In first-time director Rajesh Mapuskar’s Ferrari… (Mapuskar was associate director to Hirani on Lage Raho Munnabhai and three Idiots), Rustam fights financial constraints and the politics of cricket selections to fulfil his son’s dream of playing at London’s Lord’s Cricket Ground.
That’s where the Ferrari is available in. The pressing need for money leads Rustam to take a reckless step and ‘borrow’ Sachin Tendulkar’s big red machine. A comedy of errors ensues, involving the marriage of a politician’s son, a hunt for the missing car, and Grandfather Deboo, who has a backstory of his own that, let’s just say, also concerns cricket.
The second 1/2 the movie largely devotes itself to resolving this plot and does so entertainingly, with wit, humour and pathos. There's even a symbolic deus ex machina, with a god that comes riding on a bullock cart. Some stock characters exist purely for comic effect (the politician’s idiot son, Tendulkars’ domestic help and a bumbling security guard), however the central characters are well fleshed out. Sharman, one of the underrated actors in Bollywood, is very convincing because the scrupulous Rustam (it’s astounding that during his 13 years within the industry, that is his first ‘lead’ role). Boman Irani excels because the cynical grandfather (of course, he has a natural advantage in playing a Parsi) and has the superior lines within the movie — at one point, he calls the entire Lord’s affair a “recession scheme” by the West to make money.

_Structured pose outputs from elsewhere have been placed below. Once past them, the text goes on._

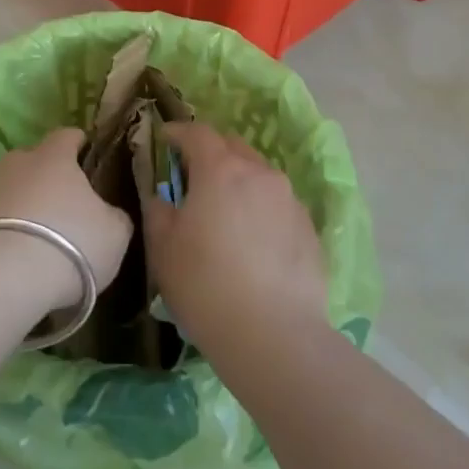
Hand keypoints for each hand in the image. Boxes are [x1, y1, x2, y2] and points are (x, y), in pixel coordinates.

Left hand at [0, 128, 133, 315]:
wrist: (1, 277)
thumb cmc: (71, 243)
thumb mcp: (114, 233)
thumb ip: (114, 215)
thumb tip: (108, 213)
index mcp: (54, 156)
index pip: (67, 135)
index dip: (78, 144)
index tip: (86, 155)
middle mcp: (15, 162)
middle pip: (33, 161)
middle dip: (46, 178)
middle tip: (62, 208)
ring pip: (8, 189)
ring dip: (21, 206)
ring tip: (34, 238)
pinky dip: (1, 232)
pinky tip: (11, 258)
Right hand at [144, 123, 326, 353]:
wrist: (274, 335)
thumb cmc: (205, 285)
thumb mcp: (163, 248)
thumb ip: (158, 211)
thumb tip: (163, 198)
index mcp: (220, 170)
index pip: (198, 133)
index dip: (178, 133)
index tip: (165, 139)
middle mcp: (260, 173)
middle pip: (234, 147)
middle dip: (212, 153)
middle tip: (194, 176)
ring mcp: (290, 200)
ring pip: (260, 175)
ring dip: (240, 181)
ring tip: (227, 211)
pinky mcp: (309, 229)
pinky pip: (279, 204)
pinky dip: (262, 209)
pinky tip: (254, 241)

The Hirani-Chopra influence, however, pervades the film — a morally upright, large-hearted protagonist; an old, brooding father (not entirely unlike the carrom-playing Parsi dad from Munnabhai), even a magic-realism song sequence.
Yet, judged on its own, Ferrari works as a movie. It’s a narrative of reaching to your dreams, of endearing father-son relationships, and of ethical lessons that aren’t preachy. It’s a formula that rarely fails — this kind of feel-good movie that makes for perfect Sunday viewing with the entire family.